Compilation album of downloadable music by Space
- Released: July 2002–October 2003
- Recorded: 2002–2003 @ HUG and Satellite
- Genre: Alternative rock, electronic
- Length: 19:13 (all songs)
- Producer: Space, Rob Ferrier

Space chronology
| Greatest Hits (2002) | Music for Aliens (2002) | Greatest Hits & Unheard Bits (2003) |

= Music for Aliens =

Music for Aliens is a collection of six songs by Space, downloadable on their old website, www.spacetheband.com. It was made between 2002 and 2003, when the band was on hiatus from public recognition.

While they were busy finding a new label and working on their next album, Space released these tracks in order to keep their waiting fans happy. They were recorded at HUG and bassist Yorkie's own Satellite studios, and were produced and recorded by the band themselves, abide help from long-time contributor Rob Ferrier.

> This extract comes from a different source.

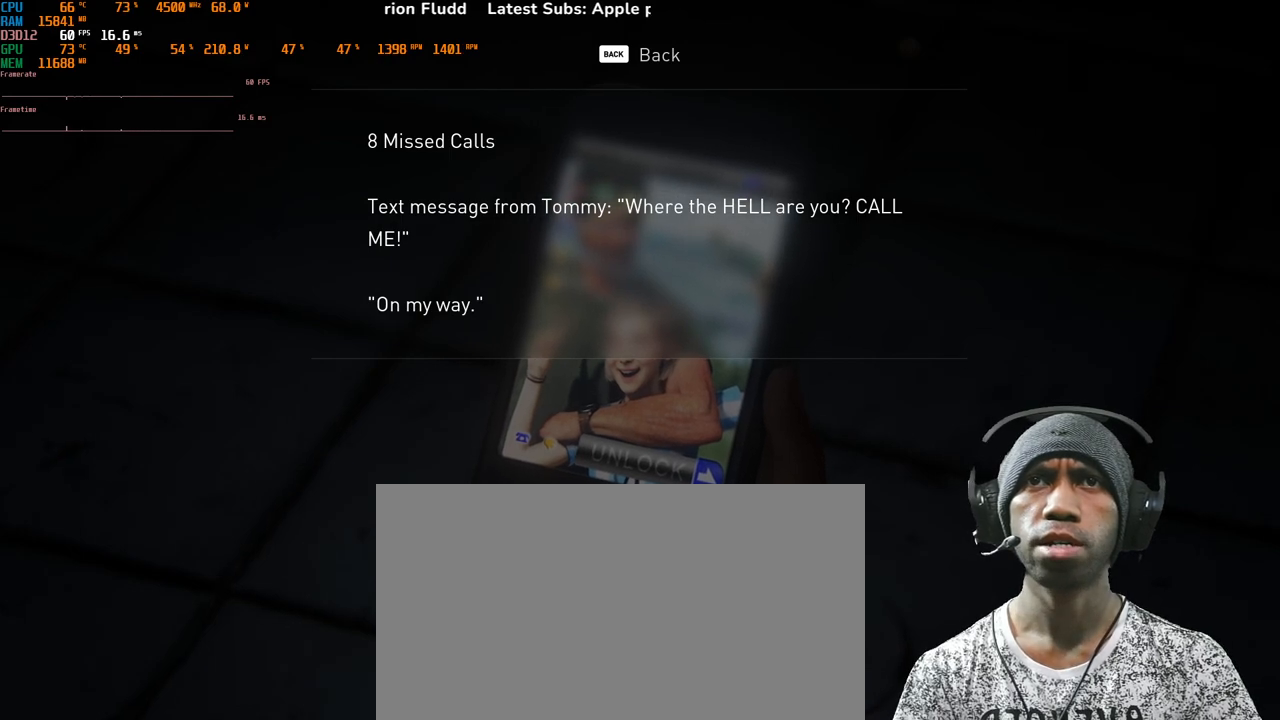
{"keys": [], "mouse": [], "events": []}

The songs marked a change in direction from their early material, ditching the old mainstream sound and incorporating a more freelance, experimental mood. Each song is different in style; for example, "Nothing to Find Her" is inspired by ambient and techno, while "Straight Line" and "The English Language Let Me Down" are more stripped down in approach. This new sound is evident on their comeback record Suburban Rock 'n' Roll, only that the songs' production is much slicker and stream-lined than those on Music for Aliens.

==The "Music for Aliens" series==
===In Black and White===
This is the series' only two-track release. It was originally available at their Unity Theatre gig in January 2002, but was finally available for download 4 November the same year.

- "Straight Line" (3:55) – An atmospheric, slightly psychedelic song. Written by the band.
- "Nothing to Find Her" (3:14) – A dance track. Written by the band.

===Year of the Underdog===
The first actual Music for Aliens release, although "In Black and White" is liken to be the first. Available for download 8 July 2002.

- "Year of the Underdog" (2:25) – An ambient midtempo track which uses many vocal samples. Written by the band.

===Spooky Bitch===
Available for download 2 December 2002.

- "Spooky Bitch" (2:47) – An uptempo, catchy tune reminiscent of their more commercial material. Written by Tommy Scott.

===The English Language Let Me Down===
Available for download 26 February 2003.

- "The English Language Let Me Down" (4:06) – An alternative version of the Suburban Rock 'N' Roll track. It is less upbeat and the lyrics and arrangement are slightly different. Written by Scott.

===...Now I'm History!===
The last in the Music for Aliens series. Available for download 9 October 2003, almost nine months after the previous release.